I remember once outside the movies at Brandywine Town Center there was a huge moth - the span from wingtip to tip was about four inches - just sitting on the pavement. Have you ever seen a moth that size in these parts, and would you have an idea what it was?

Allan Loudell
Wed, May 11, 2011 2:16pm
Pennsy,

How one spots butterflies (and moths) depends on the species, the weather, the habitat, and a variety of other circumstances.

Finding Hessel's Hairstreaks CAN be difficult. These tiny butterflies spend a lot of their time high above in the forest canopy, in this case, Atlantic White Cedar. (This is why the species wasn't even differentiated from the similar Juniper - Olive - Hairstreak until 1949.)

They're most likely to descend to the nectaring flowers below in the late afternoon. This past weekend was somewhat special in that they could be seen beneath throughout the day.
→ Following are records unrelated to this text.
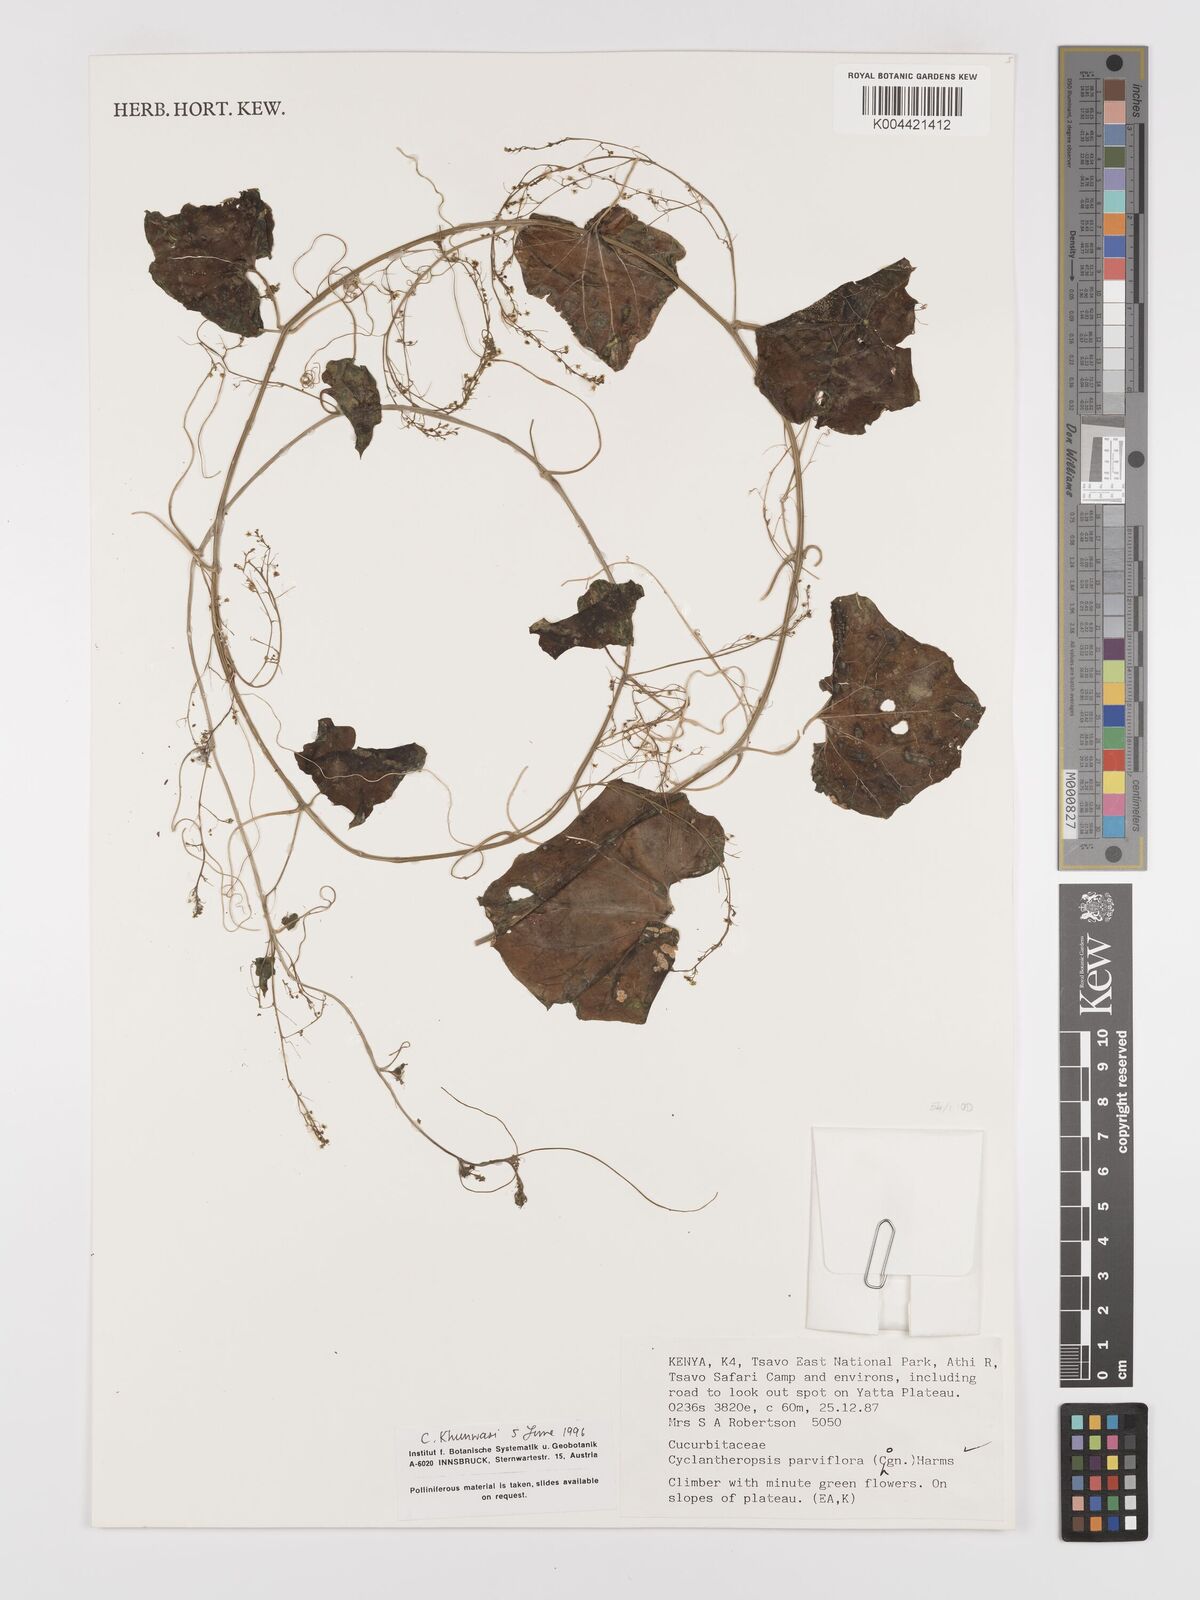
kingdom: Plantae
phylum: Tracheophyta
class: Magnoliopsida
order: Cucurbitales
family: Cucurbitaceae
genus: Cyclantheropsis
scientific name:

You can find most other butterflies simply by walking -- and closely observing. You learn that certain species gather on flowers or sand. Others perch on tree bark, just like certain birds.

As for that moth, we have several silkmoths in our area with wingspans of 4 to 6 inches.

I assume you know about the elegant lime-green Luna moth with its magnificent tails & often pink edging; even people generally suspicious or resistant to moths can appreciate the beauty of the Luna.

I would assume you saw either the Polyphemus, tan-colored with its large eyespots on its hindwings; the Promethea (males are dark brownish-black; females are bright reddish-pink); less likely, the exceptionally beautiful, dark brown & maroon Cecropia.

Other silkmoths in our area (although I rather doubt they'd materialize in an urban setting): The red-orange striped Regal, or Royal Walnut moth, and the yellow - or brownish - Io moth, with its spectacular eyespots on the lower wings!

If the wings were simply very LONG across (with an exceptionally stout body!), you might have encountered one of our larger sphinx, or hawk moths.

Next time, snap a photo and show it to me!

Allan Loudell


pennsy
Wed, May 11, 2011 3:35pm
I did an image search, it was a Polyphemus. Next time I come across a big prehistoric looking moth, I'll be sure to send you a pic.

Allan Loudell
Wed, May 11, 2011 6:35pm
By all means, pennsy, feel free to forward any photos or descriptions.

But interesting how you describe the "big" (meaning, I assume, silkmoths) as "prehistoric-looking".

Actually, when you say that, I think of the truly primitive moths with mouth parts (mandibles) as opposed to a more modern proboscis, or, in the case of the silkmoths (and some sphinx moths) no mouth parts or proboscis at all. By that standard, the silkmoths are relatively "modern" moths!